| |
Other
Utilities
Text analyser
A text analysis utility has also been bundled with
Akhar, which is a very useful tool for researchers
working in fields of computational linguistics,
translation, natural language processing, text
processing, lexicography, optical character recognition,
information retrieval systems, speech recognition etc.
It performs quantitative analysis of text and generates
word-frequency lists, character frequency lists,
concordances and other statistics such as count of
running words and unique in a text, token by type ratio,
mean word length, percentage frequency of each word
length etc. These statistics have applications in
linguistic and stylistic analysis. As proposed by one of
the researcher, counts of the number of words of various
lengths (one-letter words, two-letter words, and so on)

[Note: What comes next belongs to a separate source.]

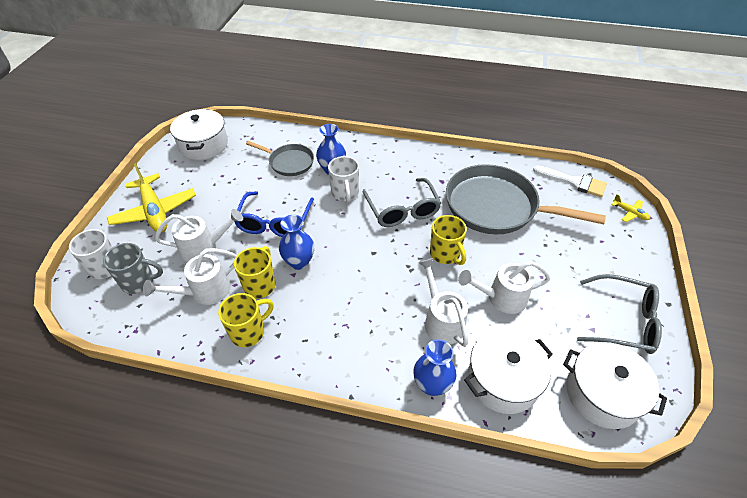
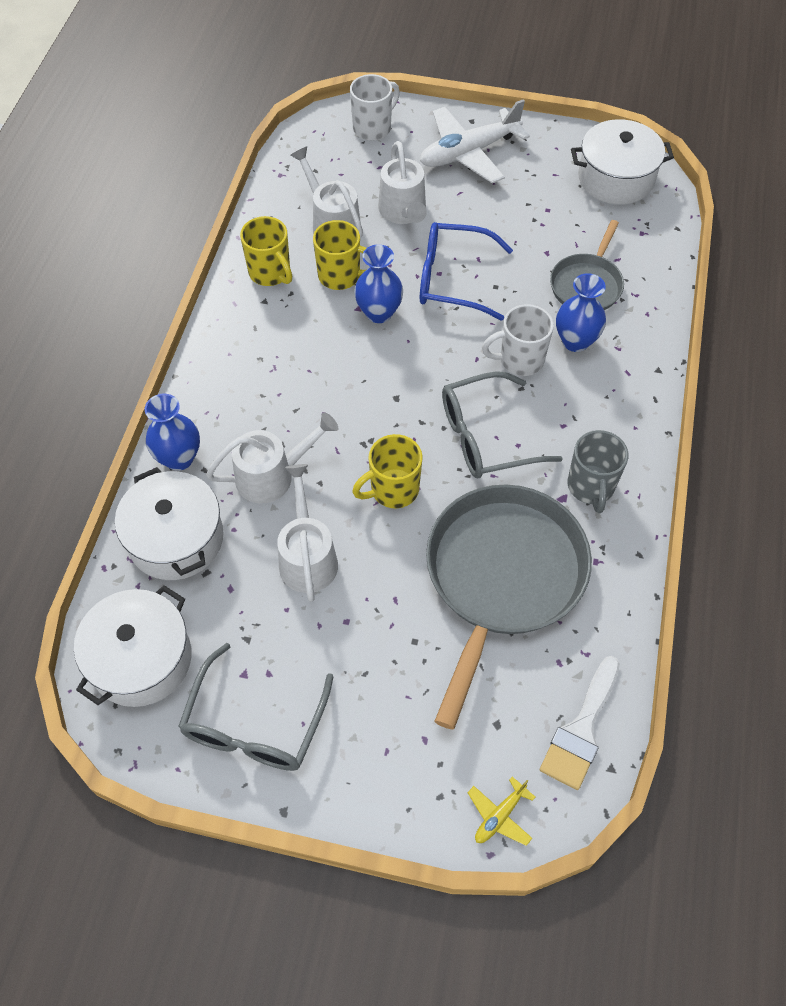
camera: 90 degrees right, 10 degrees up
(139, 282) = (349, 163): grey mug -> grey mug (591, 487)
(155, 211) = (469, 153): yellow plane -> white plane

could be graphed to produce a consistent fingerprint for
a writer -- as long as the samples were sufficiently
large. A comparison of novels written by the same author
shows few and small differences in word lengths while
the comparison of the word lengths of novels written by
different authors shows significant differences.
Automatic statistical routines are applied to very large
bodies of text to uncover the facts about language that
no amount of manual searching could reveal. Computer
analysis of electronic texts can make it easy to answer
a series of questions that otherwise can be answered
only by intuition, guess, or uncommonly mind-numbing
research. The ten most frequently occurring words in Sri
Guru Granth Sahib are displayed below.

Some of the main features of the text analysis utility
are:
-
It performs quantitative analysis
of text and generates word-frequency lists,
character frequency lists and other statistics such
as count of running words and unique in a text,
token by type ratio, mean word length, percentage
frequency of each word length etc.
-
It can analyse the text encoded
in UNICODE/ISCII or font encoded files stored in
RTF/DOC/HTML formats as well as plain text files.
Multiple files can also be selected
-
The word lists can be displayed
on alphabetical order, occurance in text, frequency
and word length. They can also be arranged in
ascending or descending order.
-
It can analyse both English and
Punjabi text and arrange the words in alphabetic
order according to the text’s language. The Punjabi
text, if font encoded, could be encoded in any of
the popular font.
-
A concordance utility has also
been provided (Fig. 6), which can prove very useful
for context analysis. The user can search for any
word in a document and all the occurrences of the
word will be displayed in KWIC (Key Word in Context)
format, where the main word is highlighted placed in
centre along with its neighbouring text.
-
The frequency lists and
statistics can be stored for future reference.
|
|